Required work.
1 – Answer these questions using the UPS forum thread:
(a) Which monitoring software came with the UPS, and how large is it?
(b) Which directory did the installer use for temporary storage?
(c) What does the first poster want to happen when the battery drops below a certain percentage?
2 – In the UPS forum thread, list every message the installer printed after it was run, in order.

# alternative to multilink software for liebert powersure ups?

## chetan13

I have the liebert powersure ups. I can connect the ups to the comp using a serial cable. The software supplied by them for montioring the ups is multilink -3.5 which is a 20MB binary. All i want to do is shutdown the comp if the battery is below a certain percentage. Is there any smaller software? Also, Multilink doesn't have any ebuilds in portage. 

Thanks in advance

Chetan

----------

## sw497

I'd like to know this too - but I'm trying the MultiLink software and having it not install, painfully..

shivers@server shivers $ ./ML_15_049_Linux_x86.bin ~

Using /home/shivers for temporary storage.

Unpacking to /home/shivers/ML.tar...

tail: cannot open `+89' for reading: No such file or directory

Checksumming...

Unable to perform the installation. Either the distribution

file is corrupt or there is insufficient free space in /home/shivers.

[Joint position lists]
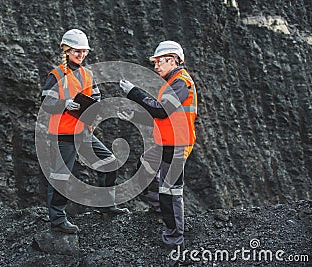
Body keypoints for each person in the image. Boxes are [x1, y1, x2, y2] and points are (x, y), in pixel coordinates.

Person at [41, 29, 129, 234]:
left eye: (83, 51)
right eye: (76, 51)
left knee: (109, 163)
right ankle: (57, 220)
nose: (80, 55)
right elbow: (46, 103)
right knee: (61, 176)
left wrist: (93, 108)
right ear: (66, 50)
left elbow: (96, 98)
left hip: (83, 132)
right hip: (63, 134)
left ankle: (106, 205)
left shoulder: (87, 75)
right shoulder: (56, 75)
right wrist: (65, 104)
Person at [118, 41, 197, 249]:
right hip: (165, 142)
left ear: (172, 60)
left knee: (170, 191)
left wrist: (133, 92)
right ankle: (158, 210)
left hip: (177, 145)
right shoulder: (170, 83)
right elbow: (162, 117)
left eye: (159, 62)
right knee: (144, 172)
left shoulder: (181, 82)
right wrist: (134, 116)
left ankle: (174, 239)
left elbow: (161, 110)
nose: (156, 66)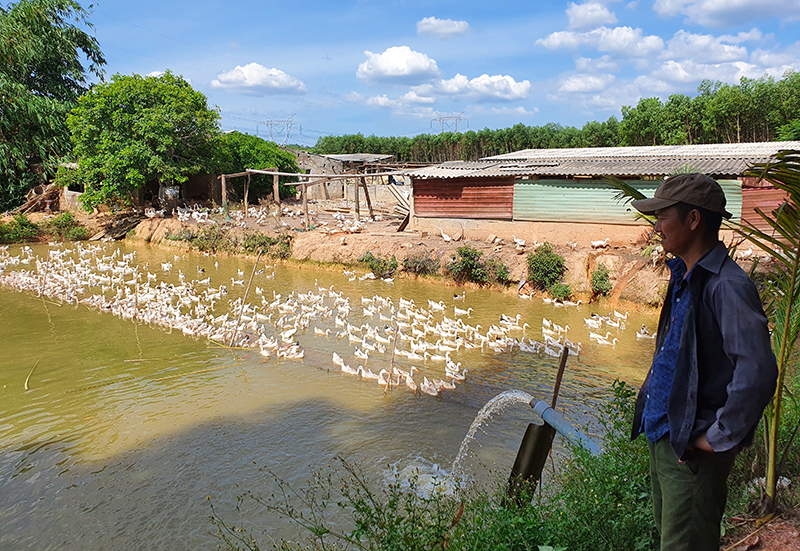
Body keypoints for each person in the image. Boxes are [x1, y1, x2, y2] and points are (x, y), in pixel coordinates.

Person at [630, 173, 778, 551]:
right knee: (672, 539)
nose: (656, 227)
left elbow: (757, 371)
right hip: (669, 439)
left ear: (693, 220)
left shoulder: (726, 286)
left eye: (663, 216)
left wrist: (717, 437)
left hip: (693, 454)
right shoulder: (686, 276)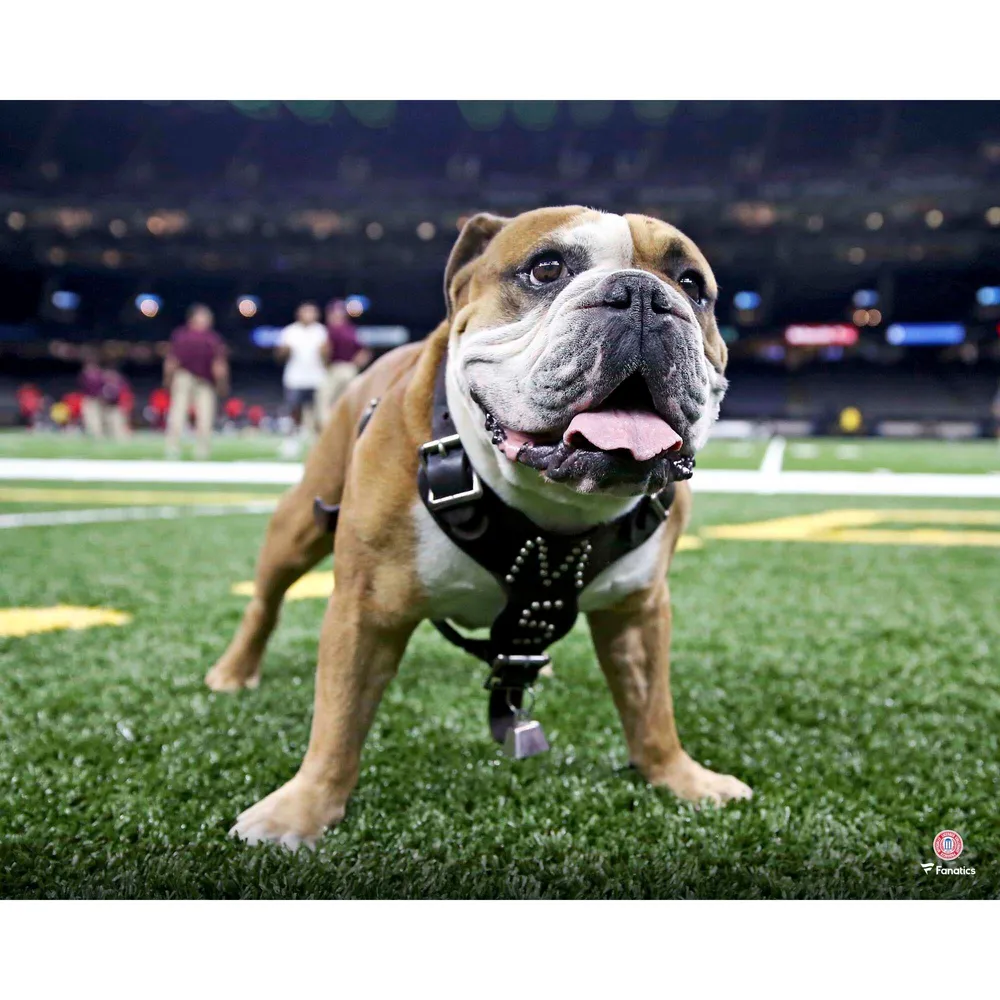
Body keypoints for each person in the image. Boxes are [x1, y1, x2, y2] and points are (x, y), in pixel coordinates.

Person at [164, 303, 229, 459]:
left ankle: (201, 448)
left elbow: (218, 364)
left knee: (205, 415)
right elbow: (172, 360)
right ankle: (174, 446)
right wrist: (168, 379)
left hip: (204, 381)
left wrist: (221, 383)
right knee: (178, 413)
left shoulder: (211, 338)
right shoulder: (183, 335)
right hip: (184, 376)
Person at [276, 301, 327, 436]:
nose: (309, 315)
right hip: (295, 377)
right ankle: (292, 437)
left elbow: (328, 356)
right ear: (299, 314)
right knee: (294, 408)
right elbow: (279, 356)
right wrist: (284, 350)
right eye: (306, 312)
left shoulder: (321, 331)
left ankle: (318, 439)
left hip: (316, 377)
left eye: (312, 312)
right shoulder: (290, 331)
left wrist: (325, 352)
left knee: (318, 410)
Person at [317, 299, 371, 426]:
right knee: (347, 401)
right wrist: (354, 365)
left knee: (324, 401)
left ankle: (328, 430)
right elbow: (365, 352)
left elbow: (326, 349)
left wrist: (326, 364)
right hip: (350, 370)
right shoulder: (351, 330)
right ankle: (347, 428)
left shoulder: (332, 329)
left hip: (336, 368)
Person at [78, 351, 106, 437]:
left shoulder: (99, 374)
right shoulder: (85, 374)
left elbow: (102, 386)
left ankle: (98, 434)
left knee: (97, 417)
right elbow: (81, 385)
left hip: (96, 398)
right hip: (88, 397)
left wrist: (101, 397)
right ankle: (91, 433)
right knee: (88, 417)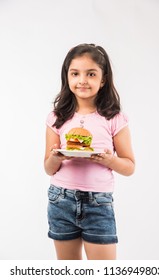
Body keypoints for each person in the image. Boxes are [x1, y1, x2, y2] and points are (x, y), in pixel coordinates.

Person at [44, 43, 135, 260]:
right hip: (60, 200)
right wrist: (56, 156)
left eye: (91, 74)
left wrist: (108, 160)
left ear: (102, 80)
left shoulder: (114, 119)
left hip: (98, 203)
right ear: (67, 77)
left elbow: (129, 166)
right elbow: (48, 168)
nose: (82, 80)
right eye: (75, 73)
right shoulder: (56, 117)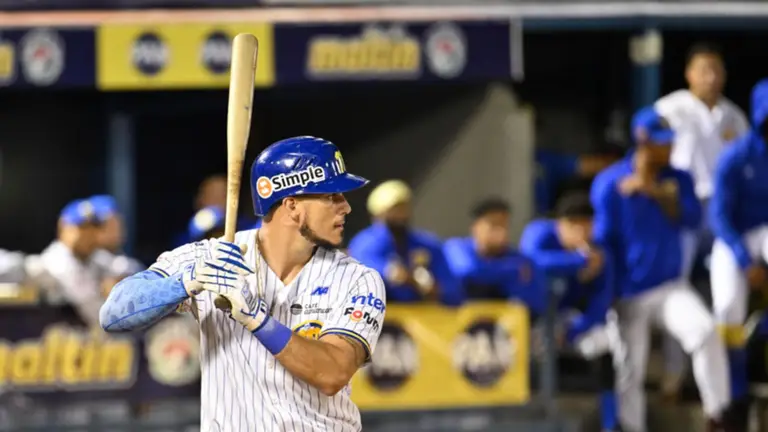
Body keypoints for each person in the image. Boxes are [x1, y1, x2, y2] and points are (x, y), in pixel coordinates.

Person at [100, 136, 387, 431]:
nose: (346, 207)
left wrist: (257, 319)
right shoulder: (212, 256)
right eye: (331, 196)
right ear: (291, 205)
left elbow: (333, 374)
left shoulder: (357, 278)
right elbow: (113, 314)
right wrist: (188, 281)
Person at [591, 106, 732, 432]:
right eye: (661, 142)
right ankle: (630, 427)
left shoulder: (678, 178)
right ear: (642, 140)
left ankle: (718, 416)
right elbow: (603, 242)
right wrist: (607, 296)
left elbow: (693, 220)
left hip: (670, 286)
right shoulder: (611, 183)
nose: (669, 147)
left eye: (670, 141)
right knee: (630, 370)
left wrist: (654, 191)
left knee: (705, 333)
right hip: (629, 292)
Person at [655, 43, 749, 397]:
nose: (711, 77)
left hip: (722, 209)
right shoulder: (672, 107)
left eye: (717, 70)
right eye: (704, 70)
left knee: (725, 293)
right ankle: (673, 375)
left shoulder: (733, 115)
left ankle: (723, 380)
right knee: (676, 289)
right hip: (682, 205)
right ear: (689, 74)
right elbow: (646, 139)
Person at [519, 191, 619, 432]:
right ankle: (525, 417)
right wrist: (578, 261)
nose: (581, 232)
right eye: (573, 225)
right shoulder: (540, 233)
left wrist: (573, 330)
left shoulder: (599, 250)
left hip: (569, 320)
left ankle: (611, 423)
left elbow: (602, 300)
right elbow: (529, 262)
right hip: (532, 318)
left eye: (586, 225)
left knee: (608, 345)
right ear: (560, 224)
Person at [709, 78, 768, 431]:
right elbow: (719, 216)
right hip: (734, 237)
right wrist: (746, 261)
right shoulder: (736, 155)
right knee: (727, 306)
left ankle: (761, 332)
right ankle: (734, 393)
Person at [347, 179, 463, 306]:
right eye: (393, 209)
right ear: (378, 214)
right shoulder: (364, 243)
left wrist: (436, 290)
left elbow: (453, 288)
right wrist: (398, 275)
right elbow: (366, 272)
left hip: (423, 314)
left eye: (404, 208)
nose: (400, 215)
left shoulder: (426, 244)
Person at [442, 198, 539, 309]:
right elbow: (469, 271)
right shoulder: (457, 247)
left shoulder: (519, 259)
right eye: (494, 224)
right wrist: (513, 271)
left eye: (504, 225)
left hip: (503, 318)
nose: (500, 231)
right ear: (475, 227)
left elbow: (534, 302)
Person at [40, 199, 109, 328]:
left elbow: (123, 269)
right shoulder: (56, 260)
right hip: (52, 333)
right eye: (82, 228)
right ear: (63, 228)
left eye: (94, 228)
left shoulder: (92, 257)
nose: (89, 235)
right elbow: (94, 311)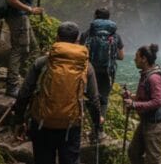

Exercise results.
1 –
(a) Multilink-3.5, a 20MB binary.
(b) /home/shivers.
(c) The computer should shut down.

2 –
- Using /home/shivers for temporary storage.
- Unpacking to /home/shivers/ML.tar...
- tail: cannot open `+89' for reading: No such file or directory
- Checksumming...
- Unable to perform the installation. Either the distribution file is corrupt or there is insufficient free space in /home/shivers.